Past research has suggested values that may imply a meaningful effect for a variety of single-case ES metrics (Brossart et al. 2006; Parker et al. 2005; Parker and Hagan-Burke 2007; Parker and Brossart 2003). Parker and Vannest’s (2009) paper introducing NAP also suggested typical values and potential ES cutoffs based on Cohen’s guidelines for d. However, Parker and Vannest (2009) showed that Cohen’s guidelines may not be relevant for single-case design. The current study may lend additional support to the notion of incompatibility of Cohen’s guidelines with single-case designs because NAP values of 0.93 and 0.96 corresponded to Cohen’s d values of 1.63 and 2.08, which are well above the small and large cutoffs Cohen suggested. The studies used in Parker and Vannest (2009) included AB comparisons from a variety of designs. The current study investigated published data from MBDs only and found that there may be important distinctions between typical ES values for MBD studies and the broader universe of SCD designs that include MBDs, AB, ABA, and ABAB designs.
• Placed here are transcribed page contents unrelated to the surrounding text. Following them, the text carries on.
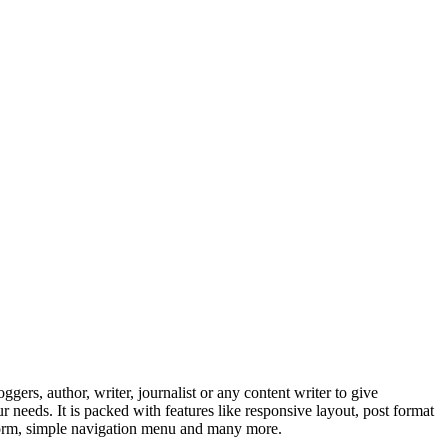
ggers, author, writer, journalist or any content writer to give
needs. It is packed with features like responsive layout, post format
 form, simple navigation menu and many more.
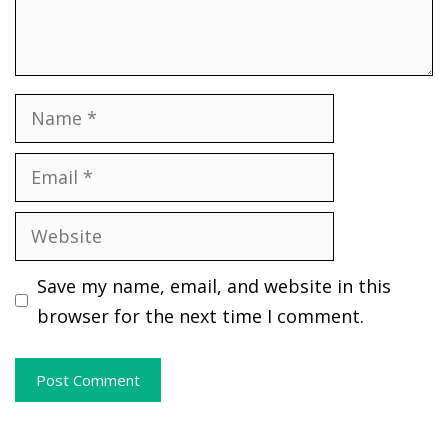
Name
Email
Website
Save my name, email, and website in this
browser for the next time I comment.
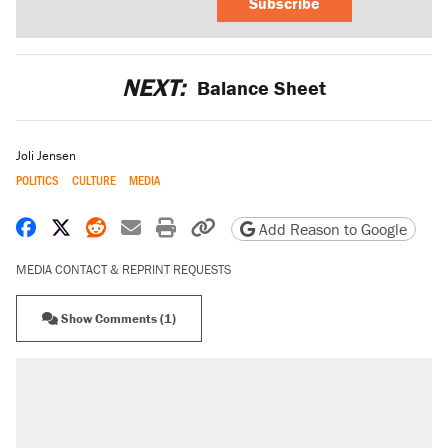
Subscribe
NEXT:
Balance Sheet
Joli Jensen
POLITICS
CULTURE
MEDIA
Share on Facebook
Share on X
Share on Reddit
Share by email
Print friendly version
Copy page URL
Add Reason to Google
MEDIA CONTACT & REPRINT REQUESTS
Show Comments (1)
There are three key limitations worth noting. Only those studies that evaluated interventions in reading, math, and writing, were published between 2000 and 2011, and were available in full-text online were included. Therefore, the results are specific to the studies sampled. The effect size (NAP) calculation and the visual analysis were performed by the same two individuals (first two authors). Therefore, the possibility exists that there was bias influencing the visual inspection (this possibility is made less plausible by the fact that study datasets were visually inspected independently and a high IOA was obtained). An additional limitation common to all non-overlap effect sizes (NAP, PND, PAND) is lack of sensitivity to the magnitude of the discrepancy between baseline and intervention phases, only noting whether or not there is a discrepancy.

Future work should investigate the use of the NAP ES as well as its sensitivity and specificity with a variety of published studies, including studies published prior to 2000, studies of non-academic interventions, and studies that used phase change designs. Additionally, most studies investigating ES indices for single-case research use fabricated data and/or a convenience sample. Further research should attempt to include a larger and more representative sample to investigate ESs. The data from the current study suggest potentially useful interpretive criteria for NAP. However, more research is needed on NAP and other single-subject effect sizes in order for single-subject research to be effectively included in meta-analytic research.